The 7th edition of Moir’s Guide South was published in 2007. Edited by Robin McNeill again, this volume (240 pages) is the ultimate reference for trampers wanting to explore that rugged and remote corner of country that is Fiordland, or the often neglected ‘lesser’ hills of Southland. On the outside, it sports a new look to fit within the series of the New Zealand Alpine Club’s publications. A few contents have remained unmodified since the times of Gerard Hall-Jones, and some route descriptions may seem scant or hard to follow without grid references. This is Fiordland – a wild piece of country with valleys that are difficult to get into and are very seldom visited, and where up-to-date route descriptions can be hard to find. A guidebook to remote Fiordland will merely tell you where others have walked, and is no substitute to good route finding skills, or that boundless imagination that will lead you to walk where no-one has been before. One thing I really like of Moir’s Guide South is the extensive list of contributors – if a route was explored by Rhys Buckingham, I will know to treat it with due respect. 


McNeill, R. (Editor) 2007. Moir’s Guide South, 7th Edition – The Great Southern Lakes and Fiords. South from the Hollyford. Published by Great Southern Lakes Press, in association with the New Zealand Alpine Club. 240 pages. 

2 Comments leave one →
  1. Robin McNeill permalink
    5 August 2010 2:12 pm


    I’m not sure what to make of this… I’m the only one to comment so far!

    And, what do you mean, the route descriptions haven’t changed much since I took over from Gerry?! Take it from me… they have changed a lot in most places- check the contributions pages.

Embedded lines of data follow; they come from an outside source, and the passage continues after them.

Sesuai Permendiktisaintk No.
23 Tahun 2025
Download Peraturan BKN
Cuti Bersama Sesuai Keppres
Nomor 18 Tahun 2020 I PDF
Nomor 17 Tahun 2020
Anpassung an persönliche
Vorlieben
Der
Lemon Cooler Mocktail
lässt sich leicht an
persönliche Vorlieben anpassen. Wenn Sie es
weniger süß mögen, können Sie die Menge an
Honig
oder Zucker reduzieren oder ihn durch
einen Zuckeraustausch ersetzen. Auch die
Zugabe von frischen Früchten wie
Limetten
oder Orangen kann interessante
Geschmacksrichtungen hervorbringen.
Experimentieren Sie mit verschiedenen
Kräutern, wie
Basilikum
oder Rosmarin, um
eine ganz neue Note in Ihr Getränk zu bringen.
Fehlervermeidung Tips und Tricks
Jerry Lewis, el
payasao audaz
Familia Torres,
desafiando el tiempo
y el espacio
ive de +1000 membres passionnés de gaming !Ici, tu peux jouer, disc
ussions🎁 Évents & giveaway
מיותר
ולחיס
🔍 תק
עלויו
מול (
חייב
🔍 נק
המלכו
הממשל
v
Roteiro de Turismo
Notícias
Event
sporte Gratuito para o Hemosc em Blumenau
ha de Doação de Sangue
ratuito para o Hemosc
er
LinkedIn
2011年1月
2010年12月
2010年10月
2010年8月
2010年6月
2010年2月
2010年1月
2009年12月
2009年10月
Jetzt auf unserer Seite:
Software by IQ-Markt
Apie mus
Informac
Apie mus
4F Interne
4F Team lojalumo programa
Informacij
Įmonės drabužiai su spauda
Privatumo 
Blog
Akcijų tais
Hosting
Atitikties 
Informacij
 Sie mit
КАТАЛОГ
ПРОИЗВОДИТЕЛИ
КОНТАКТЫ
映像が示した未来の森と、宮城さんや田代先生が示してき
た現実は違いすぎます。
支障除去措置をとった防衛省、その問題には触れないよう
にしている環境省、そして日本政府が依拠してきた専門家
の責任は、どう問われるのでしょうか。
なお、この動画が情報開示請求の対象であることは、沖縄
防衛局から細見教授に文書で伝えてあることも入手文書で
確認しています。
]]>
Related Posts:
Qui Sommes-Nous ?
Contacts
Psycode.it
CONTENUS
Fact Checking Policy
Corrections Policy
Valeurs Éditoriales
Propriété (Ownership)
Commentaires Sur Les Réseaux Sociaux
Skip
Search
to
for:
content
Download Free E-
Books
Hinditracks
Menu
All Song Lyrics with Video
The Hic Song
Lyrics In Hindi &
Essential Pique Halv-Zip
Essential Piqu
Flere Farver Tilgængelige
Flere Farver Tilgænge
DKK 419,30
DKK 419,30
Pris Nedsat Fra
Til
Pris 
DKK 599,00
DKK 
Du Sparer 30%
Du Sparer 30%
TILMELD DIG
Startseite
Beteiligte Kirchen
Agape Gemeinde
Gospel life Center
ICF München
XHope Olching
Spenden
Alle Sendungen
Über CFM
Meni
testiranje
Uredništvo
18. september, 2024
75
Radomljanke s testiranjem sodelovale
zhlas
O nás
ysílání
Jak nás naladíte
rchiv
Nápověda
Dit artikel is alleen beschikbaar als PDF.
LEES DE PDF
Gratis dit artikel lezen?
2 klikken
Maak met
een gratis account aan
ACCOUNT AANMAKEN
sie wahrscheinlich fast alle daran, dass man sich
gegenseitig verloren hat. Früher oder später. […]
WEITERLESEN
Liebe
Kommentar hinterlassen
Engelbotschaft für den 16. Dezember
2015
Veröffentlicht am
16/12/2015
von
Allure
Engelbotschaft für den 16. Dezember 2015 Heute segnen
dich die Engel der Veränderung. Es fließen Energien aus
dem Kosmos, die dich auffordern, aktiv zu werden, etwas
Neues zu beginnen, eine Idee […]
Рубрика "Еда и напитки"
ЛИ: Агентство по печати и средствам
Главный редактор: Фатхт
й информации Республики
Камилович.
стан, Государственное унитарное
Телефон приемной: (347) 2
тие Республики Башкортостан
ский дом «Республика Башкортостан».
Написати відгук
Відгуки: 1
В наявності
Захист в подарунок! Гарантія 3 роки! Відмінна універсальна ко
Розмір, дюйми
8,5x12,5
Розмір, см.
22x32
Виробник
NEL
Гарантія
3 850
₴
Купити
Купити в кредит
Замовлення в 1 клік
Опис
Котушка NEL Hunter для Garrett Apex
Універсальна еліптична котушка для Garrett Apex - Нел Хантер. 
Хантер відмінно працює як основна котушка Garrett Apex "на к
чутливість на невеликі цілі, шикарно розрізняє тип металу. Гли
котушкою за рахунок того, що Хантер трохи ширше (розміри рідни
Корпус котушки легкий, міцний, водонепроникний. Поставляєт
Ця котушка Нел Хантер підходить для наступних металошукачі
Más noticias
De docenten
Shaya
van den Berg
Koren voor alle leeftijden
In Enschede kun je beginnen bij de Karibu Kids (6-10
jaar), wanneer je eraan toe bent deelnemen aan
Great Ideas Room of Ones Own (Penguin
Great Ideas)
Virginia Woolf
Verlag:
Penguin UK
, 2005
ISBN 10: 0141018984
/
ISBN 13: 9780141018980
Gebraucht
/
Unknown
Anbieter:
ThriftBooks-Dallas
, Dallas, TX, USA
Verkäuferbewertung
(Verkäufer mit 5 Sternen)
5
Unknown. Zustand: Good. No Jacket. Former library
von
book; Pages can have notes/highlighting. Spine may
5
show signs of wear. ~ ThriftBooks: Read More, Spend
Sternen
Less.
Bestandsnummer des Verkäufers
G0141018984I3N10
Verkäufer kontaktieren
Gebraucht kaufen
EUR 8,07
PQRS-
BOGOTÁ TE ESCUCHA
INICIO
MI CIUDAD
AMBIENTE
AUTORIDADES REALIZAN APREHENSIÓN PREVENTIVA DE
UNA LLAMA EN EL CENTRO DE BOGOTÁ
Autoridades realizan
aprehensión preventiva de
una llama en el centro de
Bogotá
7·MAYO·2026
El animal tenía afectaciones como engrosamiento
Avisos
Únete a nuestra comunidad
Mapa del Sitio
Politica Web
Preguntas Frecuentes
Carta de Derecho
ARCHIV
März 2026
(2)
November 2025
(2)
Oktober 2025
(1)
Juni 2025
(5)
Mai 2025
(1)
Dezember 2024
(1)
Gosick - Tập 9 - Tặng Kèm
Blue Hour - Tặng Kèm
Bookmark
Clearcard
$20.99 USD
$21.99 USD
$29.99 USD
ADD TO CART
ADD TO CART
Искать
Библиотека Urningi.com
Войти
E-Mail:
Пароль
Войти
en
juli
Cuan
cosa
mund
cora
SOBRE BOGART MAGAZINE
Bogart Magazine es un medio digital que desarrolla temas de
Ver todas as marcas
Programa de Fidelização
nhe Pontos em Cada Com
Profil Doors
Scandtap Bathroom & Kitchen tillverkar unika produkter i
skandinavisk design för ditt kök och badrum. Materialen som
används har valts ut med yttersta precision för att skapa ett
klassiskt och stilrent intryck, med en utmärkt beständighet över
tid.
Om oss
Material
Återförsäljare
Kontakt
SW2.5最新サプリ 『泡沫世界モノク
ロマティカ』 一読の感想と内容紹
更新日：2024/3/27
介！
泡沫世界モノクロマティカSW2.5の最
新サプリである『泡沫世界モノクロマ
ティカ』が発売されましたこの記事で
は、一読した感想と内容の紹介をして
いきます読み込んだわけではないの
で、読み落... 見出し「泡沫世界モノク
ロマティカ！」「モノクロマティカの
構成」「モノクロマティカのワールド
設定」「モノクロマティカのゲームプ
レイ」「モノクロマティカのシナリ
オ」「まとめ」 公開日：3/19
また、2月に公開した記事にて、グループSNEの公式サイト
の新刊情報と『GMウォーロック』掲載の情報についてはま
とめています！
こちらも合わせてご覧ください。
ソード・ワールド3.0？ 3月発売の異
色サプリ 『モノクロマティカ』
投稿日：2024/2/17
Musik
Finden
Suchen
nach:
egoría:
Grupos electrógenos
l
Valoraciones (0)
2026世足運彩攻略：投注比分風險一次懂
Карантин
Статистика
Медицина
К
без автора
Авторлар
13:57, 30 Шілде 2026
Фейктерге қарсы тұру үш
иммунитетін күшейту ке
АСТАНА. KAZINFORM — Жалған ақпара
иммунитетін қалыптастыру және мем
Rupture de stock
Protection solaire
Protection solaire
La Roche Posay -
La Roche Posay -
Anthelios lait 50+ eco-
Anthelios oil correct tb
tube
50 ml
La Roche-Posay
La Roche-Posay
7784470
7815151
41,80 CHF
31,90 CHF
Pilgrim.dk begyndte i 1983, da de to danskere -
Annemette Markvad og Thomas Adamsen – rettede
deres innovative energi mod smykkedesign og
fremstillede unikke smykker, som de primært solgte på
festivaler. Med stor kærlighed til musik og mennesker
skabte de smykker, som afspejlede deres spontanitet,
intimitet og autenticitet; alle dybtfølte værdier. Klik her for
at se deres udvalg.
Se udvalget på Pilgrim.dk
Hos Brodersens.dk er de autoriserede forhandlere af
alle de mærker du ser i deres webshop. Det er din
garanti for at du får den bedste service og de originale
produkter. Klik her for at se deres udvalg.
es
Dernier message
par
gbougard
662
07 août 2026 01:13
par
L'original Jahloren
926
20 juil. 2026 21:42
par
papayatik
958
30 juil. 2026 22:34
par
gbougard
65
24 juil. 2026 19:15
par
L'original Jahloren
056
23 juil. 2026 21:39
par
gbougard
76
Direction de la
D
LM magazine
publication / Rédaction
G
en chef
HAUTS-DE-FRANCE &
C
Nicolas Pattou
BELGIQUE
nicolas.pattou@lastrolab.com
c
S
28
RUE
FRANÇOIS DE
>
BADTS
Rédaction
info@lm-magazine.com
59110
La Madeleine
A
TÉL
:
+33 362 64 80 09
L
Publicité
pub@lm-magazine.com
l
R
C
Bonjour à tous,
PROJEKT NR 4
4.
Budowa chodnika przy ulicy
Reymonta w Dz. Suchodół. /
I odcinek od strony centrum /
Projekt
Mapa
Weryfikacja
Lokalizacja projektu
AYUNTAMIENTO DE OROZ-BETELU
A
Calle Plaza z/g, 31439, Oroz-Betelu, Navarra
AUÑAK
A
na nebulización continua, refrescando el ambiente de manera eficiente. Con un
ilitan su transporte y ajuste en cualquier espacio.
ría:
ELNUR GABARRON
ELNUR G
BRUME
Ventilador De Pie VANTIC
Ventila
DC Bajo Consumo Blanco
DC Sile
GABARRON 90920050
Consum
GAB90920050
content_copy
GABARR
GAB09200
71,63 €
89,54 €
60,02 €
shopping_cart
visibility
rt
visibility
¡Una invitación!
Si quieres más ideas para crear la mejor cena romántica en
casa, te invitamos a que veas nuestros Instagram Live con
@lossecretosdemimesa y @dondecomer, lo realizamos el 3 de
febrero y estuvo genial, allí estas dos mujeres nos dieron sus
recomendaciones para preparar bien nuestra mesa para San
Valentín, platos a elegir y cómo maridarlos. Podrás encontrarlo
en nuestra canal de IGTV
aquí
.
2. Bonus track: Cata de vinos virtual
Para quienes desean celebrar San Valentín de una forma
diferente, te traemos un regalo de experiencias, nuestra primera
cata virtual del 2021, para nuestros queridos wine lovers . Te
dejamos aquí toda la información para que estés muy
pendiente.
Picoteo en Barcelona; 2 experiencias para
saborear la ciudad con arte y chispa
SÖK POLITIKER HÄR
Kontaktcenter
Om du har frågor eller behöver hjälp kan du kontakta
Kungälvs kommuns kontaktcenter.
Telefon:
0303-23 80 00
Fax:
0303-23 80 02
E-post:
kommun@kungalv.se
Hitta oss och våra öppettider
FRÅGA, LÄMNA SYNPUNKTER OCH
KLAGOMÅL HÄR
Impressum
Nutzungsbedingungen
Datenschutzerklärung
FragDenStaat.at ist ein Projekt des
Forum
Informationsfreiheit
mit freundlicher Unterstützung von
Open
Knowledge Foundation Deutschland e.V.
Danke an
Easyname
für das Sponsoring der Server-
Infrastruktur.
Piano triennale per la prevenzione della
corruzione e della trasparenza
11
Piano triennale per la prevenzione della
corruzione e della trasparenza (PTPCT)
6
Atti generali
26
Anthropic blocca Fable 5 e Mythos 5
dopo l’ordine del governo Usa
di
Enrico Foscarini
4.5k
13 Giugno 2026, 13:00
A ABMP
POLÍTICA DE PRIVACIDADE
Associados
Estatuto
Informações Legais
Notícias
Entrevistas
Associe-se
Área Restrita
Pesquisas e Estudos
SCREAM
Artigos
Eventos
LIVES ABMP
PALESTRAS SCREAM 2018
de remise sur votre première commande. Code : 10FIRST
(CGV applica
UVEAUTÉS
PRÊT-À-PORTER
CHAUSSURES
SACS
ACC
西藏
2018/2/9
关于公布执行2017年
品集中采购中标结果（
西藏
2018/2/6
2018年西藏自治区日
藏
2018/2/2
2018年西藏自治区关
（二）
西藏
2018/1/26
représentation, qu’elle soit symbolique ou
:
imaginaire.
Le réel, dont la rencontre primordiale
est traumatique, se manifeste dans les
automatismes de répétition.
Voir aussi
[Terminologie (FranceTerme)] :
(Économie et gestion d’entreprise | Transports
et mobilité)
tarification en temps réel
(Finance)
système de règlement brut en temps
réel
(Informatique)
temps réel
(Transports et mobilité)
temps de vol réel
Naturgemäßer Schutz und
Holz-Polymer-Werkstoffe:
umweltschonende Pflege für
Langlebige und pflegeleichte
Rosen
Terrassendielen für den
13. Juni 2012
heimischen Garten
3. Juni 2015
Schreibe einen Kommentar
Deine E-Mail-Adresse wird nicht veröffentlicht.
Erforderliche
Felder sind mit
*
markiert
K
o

Ok, in some places they have changed only very subtly- such as changing “True-left” to “True-right” (which makes quite a bit of a difference around L Bernard in particular), but that is not the norm.

    BTW, I like your page here- you have made a nice job. Regards, Robin

    • 5 August 2010 6:59 pm

      My apologies Robin, I had looked at a few routes that had no grid refs and found the descriptions to be identical to the ones in the fifth edition, I obviously made a capital mistake in drawing my conclusions based on a random sample of insufficient size. I have altered the wording after reading your comment.